Comité Bio-ethiek vooral bezig met Covid-19

12 mei 2022

Uit het jaarverslag 2021 dat het Raadgevend Comité voor Bio-ethiek deze week voorstelde, blijkt dat de aandacht vorig jaar vaak ging naar vragen gerelateerd aan Covid-19. Maar ook andere ethische thema’s kwamen aan bod. 

Vier adviezen die het Raadgevend Comité voor Bio-ethiek vorig jaar uitbracht, hebben rechtstreeks verband met de coronapandemie. In deze adviezen ging het comité dieper in op de ethische en maatschappelijke overwegingen bij het invoeren van een coronapas en andere overgangsmaatregelen om vrijheidsbeperkingen af te bouwen, op de gelijke behandeling en de autonomie van bewoners van woonzorgcentra in de context van de Covid-19-pandemie, op de ethische uitdagingen van een verplichte vaccinatie van de volwassen bevolking en op de vaccinatie tegen Covid-19 bij kinderen tussen vijf en elf jaar. 

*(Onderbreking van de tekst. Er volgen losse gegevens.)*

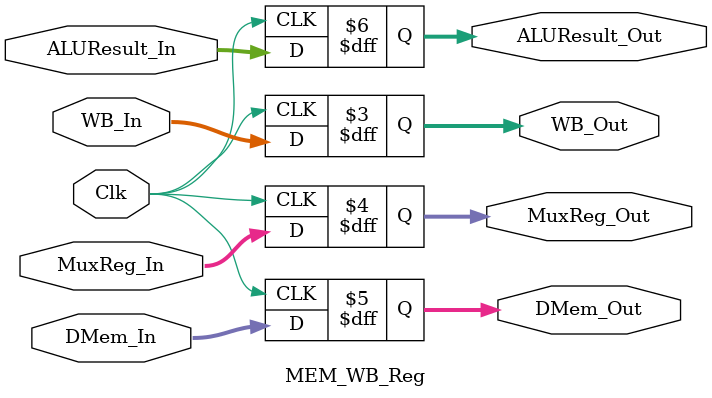
<source format=v>
`timescale 1ns / 1ps


module MEM_WB_Reg(Clk, WB_In, WB_Out, DMem_In, DMem_Out, ALUResult_In, ALUResult_Out, MuxReg_In, MuxReg_Out);

	input Clk;
	input [1:0] WB_In;
	input [31:0] DMem_In, ALUResult_In;
	input [4:0] MuxReg_In;
	
	output reg [1:0] WB_Out;
	output reg [4:0] MuxReg_Out;
	output reg [31:0] DMem_Out, ALUResult_Out;
	
	initial begin
	   WB_Out <= 0;
	   MuxReg_Out <= 0;
	   DMem_Out <= 0;
	   ALUResult_Out <= 0;
	end
	
	//write the rest of the stuff here
	always@(posedge Clk)
		begin	
        WB_Out = WB_In; //willbe used a the control signal for MemReg Mux
        DMem_Out = DMem_In;
        ALUResult_Out = ALUResult_In;
        MuxReg_Out = MuxReg_In;
     end	

endmodule
</source>
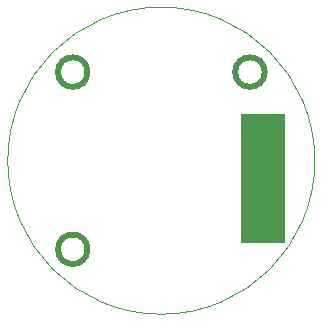
<source format=gko>
G04*
G04 #@! TF.GenerationSoftware,Altium Limited,Altium Designer,19.0.14 (431)*
G04*
G04 Layer_Color=16711935*
%FSLAX25Y25*%
%MOIN*%
G70*
G01*
G75*
%ADD14C,0.00050*%
%ADD119C,0.01968*%
G36*
X41339Y15551D02*
Y-27362D01*
X26575D01*
Y15551D01*
X41339D01*
D02*
G37*
D14*
X51181Y0D02*
G03*
X51181Y0I-51181J0D01*
G01*
D119*
X34449Y29528D02*
G03*
X34449Y29528I-4921J0D01*
G01*
X-24606Y-29528D02*
G03*
X-24606Y-29528I-4921J0D01*
G01*
Y29528D02*
G03*
X-24606Y29528I-4921J0D01*
G01*
M02*

</source>
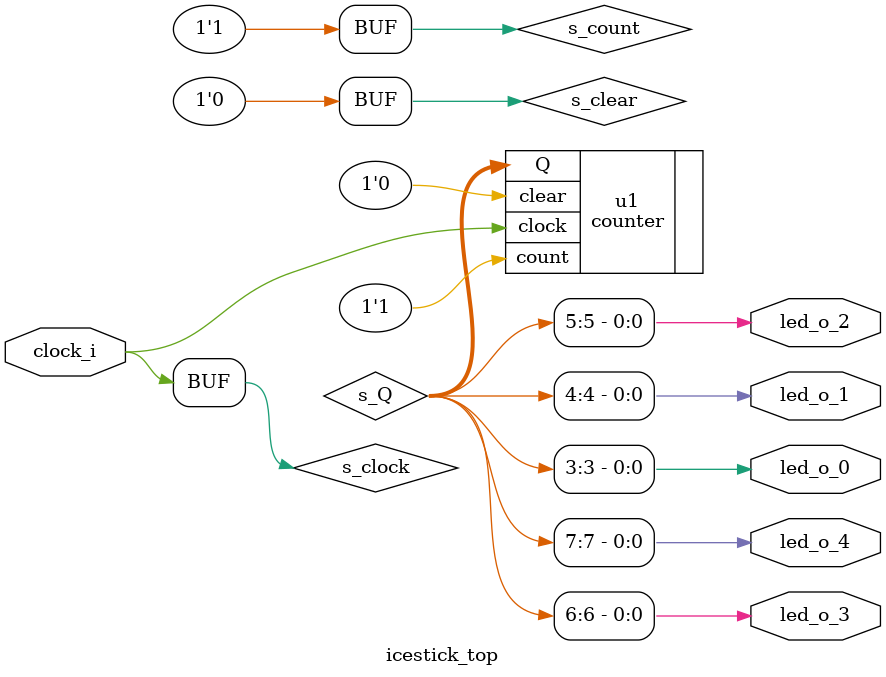
<source format=v>

module icestick_top (
    clock_i,
    led_o_0,
    led_o_1,
    led_o_2,
    led_o_3,
    led_o_4,
);

input clock_i;
output led_o_0, led_o_1, led_o_2, led_o_3, led_o_4;

wire s_clock, s_clear, s_count; 
wire [7:0] s_Q;

counter u1(
    .clock(s_clock),
    .clear(s_clear),
    .count(s_count),
    .Q(s_Q)
);

assign s_clock = clock_i;
assign s_clear = 0;
assign s_count = 1;
assign led_o_4 = s_Q[7];
assign led_o_3 = s_Q[6];
assign led_o_2 = s_Q[5];
assign led_o_1 = s_Q[4];
assign led_o_0 = s_Q[3];

endmodule

</source>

Andere onderwerpen waarover het Raadgevend Comité voor Bio-ethiek een advies verstrekte, zijn het toepassingsbereik van de voorafgaande wilsverklaring inzake euthanasie, de wenselijkheid van het meedelen van numerieke afwijkingen van de geslachtschromosomen gedetecteerd door niet-invasieve prenatale tests en nieuwe vormen van lijkbezorging. 

Een thema dat de komen de jaren verdere bespreking door het comité vereist, is het toepassingsbereik van de voorafgaande wilsverklaring inzake euthanasie, een vraag gesteld door de Federatie Palliatieve Zorg Vlaanderen. Door de coronapandemie schortte de beperkte commissie Euthanasie die zich hierover buigt haar werkzaamheden op en beperkte ze zich tot een briefadvies. Het is de bedoeling dat de beperkte commissie zich verder zal buigen over de ethische vragen die zich in de praktijk stellen.  

De beperkte commissie bestudeert tevens de ethische implicaties van een eventuele uitbreiding van die voorafgaande wilsverklaring tot personen die lijden aan een ziekte of aandoening die hen plots of geleidelijk berooft van hun wilsbekwaamheid, waarbij ze echter niet verkeren in een onomkeerbare toestand van niet meer bij bewustzijn zijn, zoals vereist door de huidige wet. Het gaat dan over personen die lijden aan een neuro-evolutieve aandoening (Alzheimer, Chorea Huntington, Parkinson…) of door een ongeval een hersenletsel hebben opgelopen, steeds in de hypothese dat zij een dergelijke wilsverklaring hebben afgelegd vóór het intreden van de fase van de ziekte of het oplopen van het letsel waarbij zij hun wilsbekwaamheid verliezen. Dezelfde commissie bereidt momenteel ook een advies voor over orgaandonatie na euthanasie.